▸ Job
Reproduce every line of text in the listing below exactly as it appears, omitting the pictures.

▸ Records shown
------------------------
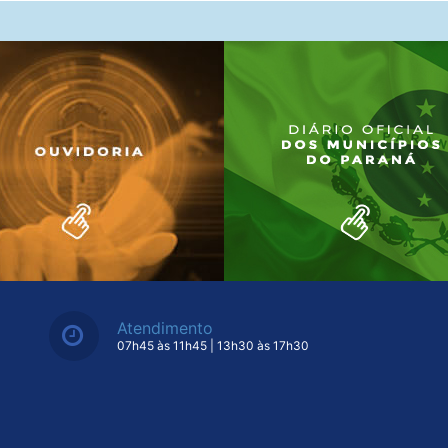
Atendimento
07h45 às 11h45 | 13h30 às 17h30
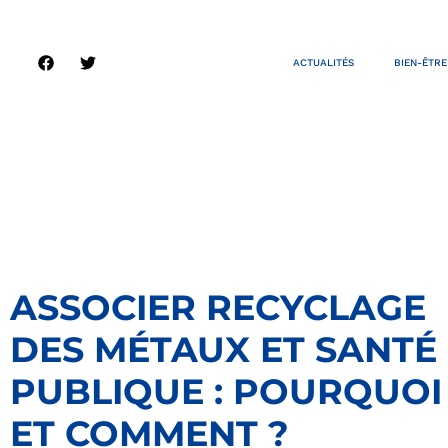
ACTUALITÉS
BIEN-ÊTRE
ASSOCIER RECYCLAGE
DES MÉTAUX ET SANTÉ
PUBLIQUE : POURQUOI
ET COMMENT ?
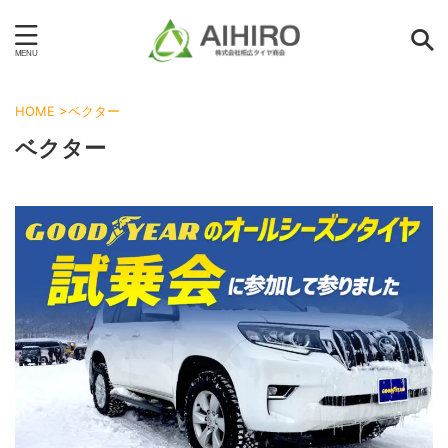
HOME
>
ベクター
ベクター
------------------------
▸ Expected answer
Atendimento
07h45 às 11h45 | 13h30 às 17h30
ACTUALITÉS
BIEN-ÊTRE
ASSOCIER RECYCLAGE
DES MÉTAUX ET SANTÉ
PUBLIQUE : POURQUOI
ET COMMENT ?
HOME
>
ベクター
ベクター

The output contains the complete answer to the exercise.